2015 was the year digital health funding hit its stride and 2016 is stepping it up a notch with a record-setting first quarter. Signs continue to point to a market transitioning from something reminiscent of the Wild West to the early stages of maturity.

  1. 2016 Starts Strong: With a record $1.8B in funding, Q1 2016 started with big numbers. 2016 already saw 4 deals over $100M,as compared to 7 in all of 2015.
  2. Big Data / Analytics No Longer a Buzzword: We’ve seen buzzwords come and go, but big data has become a household name. As a robust ecosystem of startups begins to mature, we’re seeing data wranglers establish real ROI, both on the clinical and financial realms, and receive the financing they need to grow. We expect to see the days of point solutions disappear as more versatile data analytics companies begin to proliferate and gain significant market share.
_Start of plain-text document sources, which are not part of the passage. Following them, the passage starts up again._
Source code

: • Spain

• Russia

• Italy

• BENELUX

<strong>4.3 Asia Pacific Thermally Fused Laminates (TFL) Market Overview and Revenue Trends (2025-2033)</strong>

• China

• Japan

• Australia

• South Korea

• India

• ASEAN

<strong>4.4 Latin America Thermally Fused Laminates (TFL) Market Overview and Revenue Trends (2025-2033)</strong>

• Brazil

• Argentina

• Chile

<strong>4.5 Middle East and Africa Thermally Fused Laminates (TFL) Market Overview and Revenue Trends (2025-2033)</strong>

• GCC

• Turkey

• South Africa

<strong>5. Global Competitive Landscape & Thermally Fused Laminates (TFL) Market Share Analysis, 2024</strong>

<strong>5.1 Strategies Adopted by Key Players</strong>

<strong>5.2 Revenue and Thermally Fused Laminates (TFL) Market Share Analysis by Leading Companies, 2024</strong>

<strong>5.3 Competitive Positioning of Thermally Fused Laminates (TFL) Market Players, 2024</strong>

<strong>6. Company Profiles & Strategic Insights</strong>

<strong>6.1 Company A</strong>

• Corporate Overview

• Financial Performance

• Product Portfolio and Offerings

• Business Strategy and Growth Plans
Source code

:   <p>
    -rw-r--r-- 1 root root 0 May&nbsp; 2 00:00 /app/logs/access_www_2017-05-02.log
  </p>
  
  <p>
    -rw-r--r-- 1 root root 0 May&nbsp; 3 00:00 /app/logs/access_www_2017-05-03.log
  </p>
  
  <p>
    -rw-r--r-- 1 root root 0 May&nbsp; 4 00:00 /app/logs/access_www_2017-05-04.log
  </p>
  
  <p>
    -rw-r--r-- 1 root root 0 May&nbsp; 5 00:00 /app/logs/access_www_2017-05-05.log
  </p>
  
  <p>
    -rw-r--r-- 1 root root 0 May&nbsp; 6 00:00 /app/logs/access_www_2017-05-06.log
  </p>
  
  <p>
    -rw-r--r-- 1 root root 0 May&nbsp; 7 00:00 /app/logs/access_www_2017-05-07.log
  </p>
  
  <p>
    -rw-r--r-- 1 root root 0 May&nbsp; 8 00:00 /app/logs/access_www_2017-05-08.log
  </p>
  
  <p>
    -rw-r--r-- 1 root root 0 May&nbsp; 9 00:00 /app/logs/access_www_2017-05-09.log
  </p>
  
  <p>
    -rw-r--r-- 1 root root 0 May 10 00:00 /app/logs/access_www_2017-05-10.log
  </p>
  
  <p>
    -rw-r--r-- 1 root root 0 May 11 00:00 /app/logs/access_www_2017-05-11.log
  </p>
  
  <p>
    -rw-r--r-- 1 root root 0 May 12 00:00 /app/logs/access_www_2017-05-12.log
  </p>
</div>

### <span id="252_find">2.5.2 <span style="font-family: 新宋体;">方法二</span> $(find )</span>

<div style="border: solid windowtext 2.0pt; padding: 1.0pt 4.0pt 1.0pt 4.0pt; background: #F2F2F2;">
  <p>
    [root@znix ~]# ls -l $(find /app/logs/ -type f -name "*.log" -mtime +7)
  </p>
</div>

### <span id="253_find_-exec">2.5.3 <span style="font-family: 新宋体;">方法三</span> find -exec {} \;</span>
  3. Nuanced Investors: The most active investors in 2016 include institutional VCs, as well as a hospital system and a payor, continuing the trend of previous years of a diverse investor base. Large organizations ramp up their investments and begin placing bets as they increasingly look externally for innovation. With such a disruptive digital health landscape, looking outside the walls of an institution is becoming an important strategy.
  4. Drop in Deal Volume, Increase in Funding: We tracked approximately $600M and 600 deals in 2013 - ever since, funding has swelled and deal volume has dropped. While there is still an extremely active Seed ecosystem, all signs point to venture learning - learning what a successfully positioned digital health startup looks like, learning about competition dynamics, about what solutions have business models that work and who can prove ROI. With that learning comes backing for more mid-stage and late-stage deals.
  5. New York Takes the Lead: New York overtook the San Francisco Bay Area in funding amount this quarter, in large part due to Oscar’s $400M funding. Los Angeles, Salt Lake City and Chicago are also great examples of new bustling health tech hubs that 5 years ago were not on the map.